A History of Media
by
Book Details
About the Book
The conception - day gift includes a means of storing information (memory) and of transmitting information (speech). Memory & Speech could thus be considered as a first generation of media. However, natural selection can explain our evolution only to a hunter - gatherer society. How have we managed the transitions over historical time to an agricultural, an industrial, and now an information society? We have learned how to extend our nervous systems by storing information (Print & Film - second generation), by transmitting information (Telephone & Television - third generation), and by both storing and transmitting information outside our bodies (Multimedia & Internet - fourth generation). A History of Media tells this story of the co-evolution of the person and media as extensions.

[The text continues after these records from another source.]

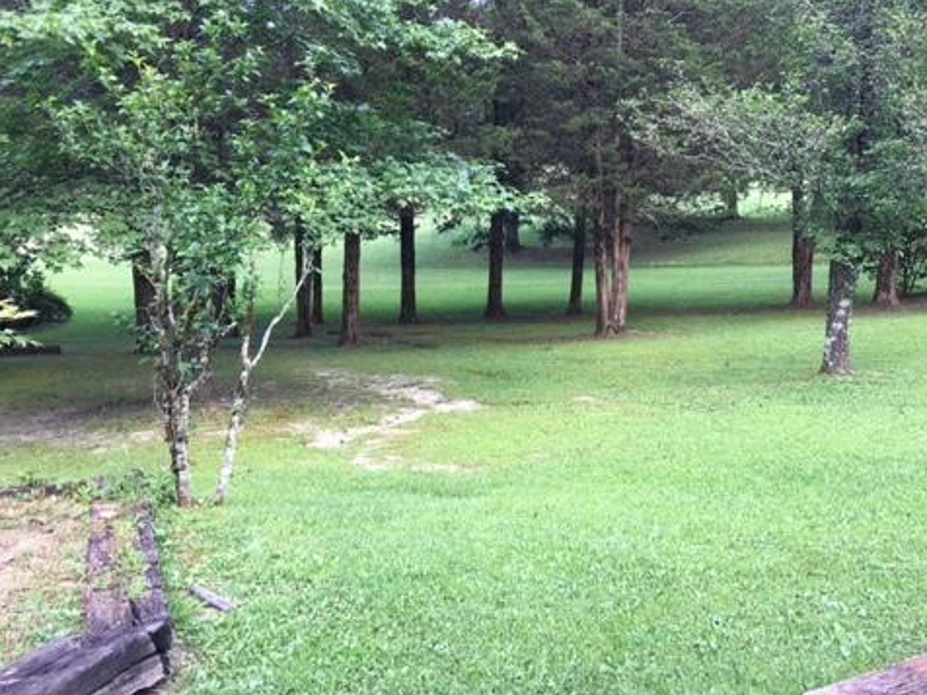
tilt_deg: -5.1
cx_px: 575
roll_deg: -0.7
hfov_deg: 47.5
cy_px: 308
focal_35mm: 39
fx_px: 1044
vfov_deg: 36.8
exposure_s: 1/30
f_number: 2.2
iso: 25
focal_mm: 4.15
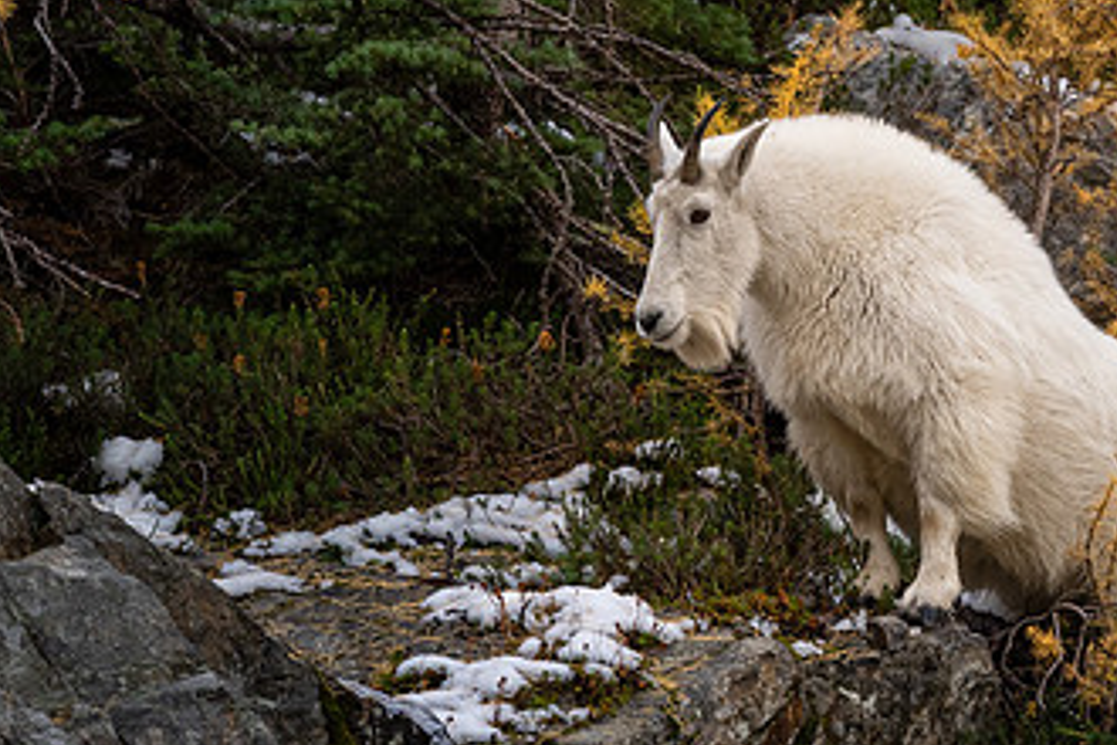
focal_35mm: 392
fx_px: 12162
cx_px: 1110
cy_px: -72
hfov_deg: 5.2
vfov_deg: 3.5
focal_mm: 140
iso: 640
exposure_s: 1/320
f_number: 11
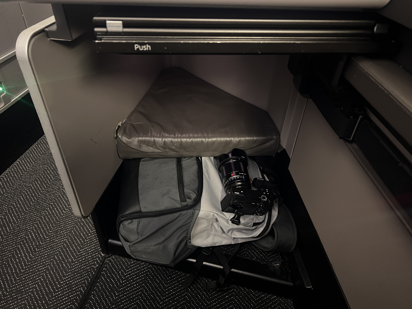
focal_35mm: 26
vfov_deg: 53.1
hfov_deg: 67.3
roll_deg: -2.2
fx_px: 309
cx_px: 206
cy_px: 154
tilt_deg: -38.9
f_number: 1.5
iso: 1000
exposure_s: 1/24
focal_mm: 5.7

This long perspective will help us better understand our turbulent transitional times as we assimilate the fourth generation of media. This third transition will be clarified by analogy with the first and second transitions as we assimilated the second and third generations of media. The work of Harold Innis, Marshall McLuhan, and their successors in the Toronto School of Media Studies will help illuminate those transitions.
About the Author
W. Lambert Gardiner, Ph.D. (Psychology) - Cornell University, has published three textbooks in that discipline - Psychology: A Story of A Search (1970, 1974), An Invitation to Cognitive Psychology (1973), and The Psychology of Teaching (1980). His work on the Conserver Society and Information Society concepts at GAMMA, an interdisciplinary think tank, culminated in a fourth book - The Ubiquitous Chip: The Human Impact of Electronic Technology (1987). This fifth book - A History of Media - integrates psychology and media studies, which he has been teaching for 18 years in the Department of Communication Studies, Concordia University, Montreal.